Even before voting day this Sunday, the elections in Catalonia have taken on an unprecedented status. Covid-19 has hit the northeastern region harder than many others in Spain, until recently casting in doubt whether the vote would be held as scheduled on February 14th.
Also, several pro-independence politicians who would normally be leading candidates have been serving jail sentences, a legacy of the ongoing dispute over the region’s sovereignty.
Pere Aragonès, candidate for president of the region for the Catalan Republican Left (ERC), is hoping to make history in another way on Sunday by leading his pro-independence party to victory in a regional vote for the first time in the modern era. If he does, he believes it could trigger a gradual but major shift in the territorial crisis.
“We need to start a new cycle, in which the right to self-determination and amnesty [for prisoners] are on the table as a democratic solution to the conflict between Catalonia and Spain,” says Aragonès (38) in his party’s headquarters.
Polls suggest the election will be tightly fought between his party, the pro-independence Together for Catalonia (JxCat), with which ERC has been governing in coalition, and the Socialists, who oppose independence.
Aragonès is the Catalan vice-president, but has been interim president since September, when the incumbent, Quim Torra, was removed from office for disobeying a ruling by the electoral board. That was just one of many judicial decisions against members of the independence movement in recent years, which it sees as orchestrated repression.
Contentious referendum
ERC was one of the main promoters of a controversial referendum in 2017 that led to an ineffective declaration of independence. Direct rule, introduced by Spain’s then-conservative government, followed and social division between pro-independence and unionist Catalans deepened. Meanwhile, ERC’s leader, Oriol Junqueras, was jailed.
Since those upheavals, ERC has repositioned itself, maintaining the ultimate goal of independence but eschewing the unilateral route it previously favoured.
“We came from a certain trajectory and a commitment to our citizens,” says Aragonès, defending that failed strategy, which he refuses to qualify as a mistake. “But, clearly, if the result was not what we wanted we have to learn from that.” That means increasing the movement’s political base, he says, and one of his party’s campaign slogans has been: “The broad route to independence.”
“In order to achieve our objectives we need a much wider majority, because the Spanish state powers will always fight against a small majority,” he says, setting a target for Catalonia’s secessionist parties of more than 50 per cent of the popular vote, something they have never achieved in a regional ballot.
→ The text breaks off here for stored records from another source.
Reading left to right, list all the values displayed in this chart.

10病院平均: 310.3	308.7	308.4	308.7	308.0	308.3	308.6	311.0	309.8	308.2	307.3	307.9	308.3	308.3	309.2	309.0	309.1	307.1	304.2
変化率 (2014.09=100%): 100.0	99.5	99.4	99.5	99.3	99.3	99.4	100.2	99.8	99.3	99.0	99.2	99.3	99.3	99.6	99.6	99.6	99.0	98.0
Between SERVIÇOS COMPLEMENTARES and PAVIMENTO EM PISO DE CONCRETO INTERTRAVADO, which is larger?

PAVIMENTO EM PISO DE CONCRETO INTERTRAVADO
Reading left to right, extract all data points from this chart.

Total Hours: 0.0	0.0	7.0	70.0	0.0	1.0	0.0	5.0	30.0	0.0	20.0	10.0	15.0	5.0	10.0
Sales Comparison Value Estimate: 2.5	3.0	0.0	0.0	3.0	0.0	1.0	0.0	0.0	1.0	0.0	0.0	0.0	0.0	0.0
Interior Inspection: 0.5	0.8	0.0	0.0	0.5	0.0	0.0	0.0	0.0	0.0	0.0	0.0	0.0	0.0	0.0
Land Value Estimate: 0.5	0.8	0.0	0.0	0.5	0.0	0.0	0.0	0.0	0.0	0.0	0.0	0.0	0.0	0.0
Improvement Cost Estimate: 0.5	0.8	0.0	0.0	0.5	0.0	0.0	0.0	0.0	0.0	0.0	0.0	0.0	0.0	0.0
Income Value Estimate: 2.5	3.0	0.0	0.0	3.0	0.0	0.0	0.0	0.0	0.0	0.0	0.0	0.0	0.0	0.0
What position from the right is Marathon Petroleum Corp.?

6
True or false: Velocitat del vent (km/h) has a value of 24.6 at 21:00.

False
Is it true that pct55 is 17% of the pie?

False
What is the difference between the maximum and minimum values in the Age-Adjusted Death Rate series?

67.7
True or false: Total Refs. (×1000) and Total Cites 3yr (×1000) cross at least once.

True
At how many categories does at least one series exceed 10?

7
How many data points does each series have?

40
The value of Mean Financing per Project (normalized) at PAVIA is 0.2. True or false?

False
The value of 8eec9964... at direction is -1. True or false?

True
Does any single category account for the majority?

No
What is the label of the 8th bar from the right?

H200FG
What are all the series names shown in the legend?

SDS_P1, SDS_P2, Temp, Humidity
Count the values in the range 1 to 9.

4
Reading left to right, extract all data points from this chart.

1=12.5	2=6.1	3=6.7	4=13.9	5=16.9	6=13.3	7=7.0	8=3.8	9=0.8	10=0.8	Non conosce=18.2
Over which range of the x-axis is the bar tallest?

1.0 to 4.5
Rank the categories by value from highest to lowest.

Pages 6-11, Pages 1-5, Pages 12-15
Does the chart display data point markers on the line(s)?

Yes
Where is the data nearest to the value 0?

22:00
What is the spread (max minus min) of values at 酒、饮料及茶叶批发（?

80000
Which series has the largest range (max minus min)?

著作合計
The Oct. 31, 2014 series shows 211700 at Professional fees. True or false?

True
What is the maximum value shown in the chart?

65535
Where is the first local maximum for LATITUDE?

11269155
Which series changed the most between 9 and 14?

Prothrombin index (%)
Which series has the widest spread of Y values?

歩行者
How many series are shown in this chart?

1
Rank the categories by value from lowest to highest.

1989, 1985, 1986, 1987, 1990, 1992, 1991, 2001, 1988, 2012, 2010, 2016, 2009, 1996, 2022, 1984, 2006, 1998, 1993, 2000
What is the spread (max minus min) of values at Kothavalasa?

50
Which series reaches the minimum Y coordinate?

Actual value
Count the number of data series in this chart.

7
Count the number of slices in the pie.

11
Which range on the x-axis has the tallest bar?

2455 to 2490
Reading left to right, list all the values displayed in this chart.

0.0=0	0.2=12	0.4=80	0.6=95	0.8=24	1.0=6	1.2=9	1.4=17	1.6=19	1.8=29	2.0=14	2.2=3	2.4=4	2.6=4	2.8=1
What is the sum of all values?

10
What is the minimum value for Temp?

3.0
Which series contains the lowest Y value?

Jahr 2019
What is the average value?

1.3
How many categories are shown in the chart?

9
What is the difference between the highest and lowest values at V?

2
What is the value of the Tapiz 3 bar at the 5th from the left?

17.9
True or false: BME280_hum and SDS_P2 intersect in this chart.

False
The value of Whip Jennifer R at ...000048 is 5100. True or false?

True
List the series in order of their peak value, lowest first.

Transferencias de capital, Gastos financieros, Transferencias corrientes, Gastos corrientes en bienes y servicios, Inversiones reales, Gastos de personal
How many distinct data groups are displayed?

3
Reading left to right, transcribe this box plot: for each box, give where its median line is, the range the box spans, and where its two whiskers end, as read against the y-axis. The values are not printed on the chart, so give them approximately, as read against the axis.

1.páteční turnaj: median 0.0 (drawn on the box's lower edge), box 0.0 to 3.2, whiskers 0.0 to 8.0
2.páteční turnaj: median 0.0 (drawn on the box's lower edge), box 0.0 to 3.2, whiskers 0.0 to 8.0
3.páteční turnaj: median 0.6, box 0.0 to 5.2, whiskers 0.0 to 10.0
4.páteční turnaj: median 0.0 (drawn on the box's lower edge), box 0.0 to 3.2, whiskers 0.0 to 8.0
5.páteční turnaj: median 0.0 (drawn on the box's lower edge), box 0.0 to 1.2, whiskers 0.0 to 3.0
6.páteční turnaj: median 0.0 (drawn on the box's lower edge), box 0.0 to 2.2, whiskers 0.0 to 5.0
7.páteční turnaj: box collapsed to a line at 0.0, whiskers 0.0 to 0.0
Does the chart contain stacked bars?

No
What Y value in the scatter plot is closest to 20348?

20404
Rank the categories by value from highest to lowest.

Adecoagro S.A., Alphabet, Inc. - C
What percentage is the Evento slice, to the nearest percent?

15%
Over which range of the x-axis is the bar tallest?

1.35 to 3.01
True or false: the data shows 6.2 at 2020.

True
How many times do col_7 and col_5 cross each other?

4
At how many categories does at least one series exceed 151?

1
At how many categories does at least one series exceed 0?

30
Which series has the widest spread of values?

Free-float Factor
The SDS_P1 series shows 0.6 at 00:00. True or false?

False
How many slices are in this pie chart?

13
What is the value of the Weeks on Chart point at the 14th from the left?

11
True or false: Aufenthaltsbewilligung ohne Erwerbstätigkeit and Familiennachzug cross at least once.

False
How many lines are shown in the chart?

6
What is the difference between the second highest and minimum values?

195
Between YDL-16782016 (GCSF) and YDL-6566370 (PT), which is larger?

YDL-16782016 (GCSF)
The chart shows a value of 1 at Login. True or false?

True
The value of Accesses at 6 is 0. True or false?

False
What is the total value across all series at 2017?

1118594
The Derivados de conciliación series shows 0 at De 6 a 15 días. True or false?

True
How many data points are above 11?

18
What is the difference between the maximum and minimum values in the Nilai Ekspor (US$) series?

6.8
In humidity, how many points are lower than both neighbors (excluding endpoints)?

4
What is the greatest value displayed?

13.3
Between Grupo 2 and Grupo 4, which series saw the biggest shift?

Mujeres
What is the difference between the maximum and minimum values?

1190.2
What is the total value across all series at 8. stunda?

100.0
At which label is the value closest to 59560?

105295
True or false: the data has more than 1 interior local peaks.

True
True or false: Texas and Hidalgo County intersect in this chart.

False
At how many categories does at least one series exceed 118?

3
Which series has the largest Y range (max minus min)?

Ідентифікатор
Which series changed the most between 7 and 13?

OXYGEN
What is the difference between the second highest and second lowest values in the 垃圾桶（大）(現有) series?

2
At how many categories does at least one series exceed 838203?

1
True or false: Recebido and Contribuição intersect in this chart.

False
Such a result would bolster international support for the independence cause, Aragonès believes, while forcing the Spanish government to engage in meaningful negotiations.
Complex relationship
ERC’s relationship with the national government is complex. Its support for Pedro Sánchez’s Socialists in the national parliament in early 2020 was instrumental in enabling him to form a coalition administration. As part of this confidence-and-supply deal, Sánchez committed himself to a series of negotiations with the Catalan government aimed at resolving the crisis.
Coronavirus meant those talks have barely got off the ground, but Aragonès says that if he leads a new Catalan government, he will immediately focus on their resumption. But despite a degree of co-operation with the Socialists, Aragonès is withering about their credentials for solving the territorial dispute. He also casts in doubt the much-talked-about unionist moderation of Salvador Illa, who stepped down as Spanish health minister to become the Socialists’ leading candidate in Catalonia.
“There are people in prison, there are people in exile,” he says. “[The Socialists] don’t accept the right to self-determination, so there is no ‘third way’. They might pay lip service to that moderation, but facts don’t bear it out.”
He adds: “That’s why it’s so important that pro-independence parties win again, so they can force the Spanish state to negotiate. If we don’t win, it is not going to change its position – that’s the lesson we’ve learned.”
Aragonès dismisses reports that he might form a government with the Socialists, deeming the two parties “incompatible”. With this in mind, a likely dilemma for ERC after Sunday’s election will be between working again with JxCat, which takes a more hardline approach to secession and with which it has a poor relationship after three years of bumpy coalition; or the more ambitious option of working with the leftist Catalunya en Comú, which supports self-determination without explicitly endorsing independence.
Nationalist boost
The nationalist parties received a boost in late January, when the penitentiary status of jailed independence leaders was revised, allowing them to take part in campaign events (most of which are via videolink due to coronavirus).
Sánchez’s government has raised the possibility of a reform of the penal code that could help free the prisoners altogether, as well as processing pardon requests, to the fury of the political right. Aragonès says either mechanism would be welcome, but that the less likely option of an amnesty approved by the Spanish parliament would be preferable as it would be an acknowledgement of the political nature of this crisis.
Catalonia’s independence movement has long been sensitive to international developments. As he aims to see his party lead a Catalan government for the first time since the 1930s, Aragonès says ERC is looking north for guidance, to the Scottish National Party.
“We need to link the independence project to social equality, which is what Nicola Sturgeon is doing in Scotland,” he says. “That is the recipe for ERC.”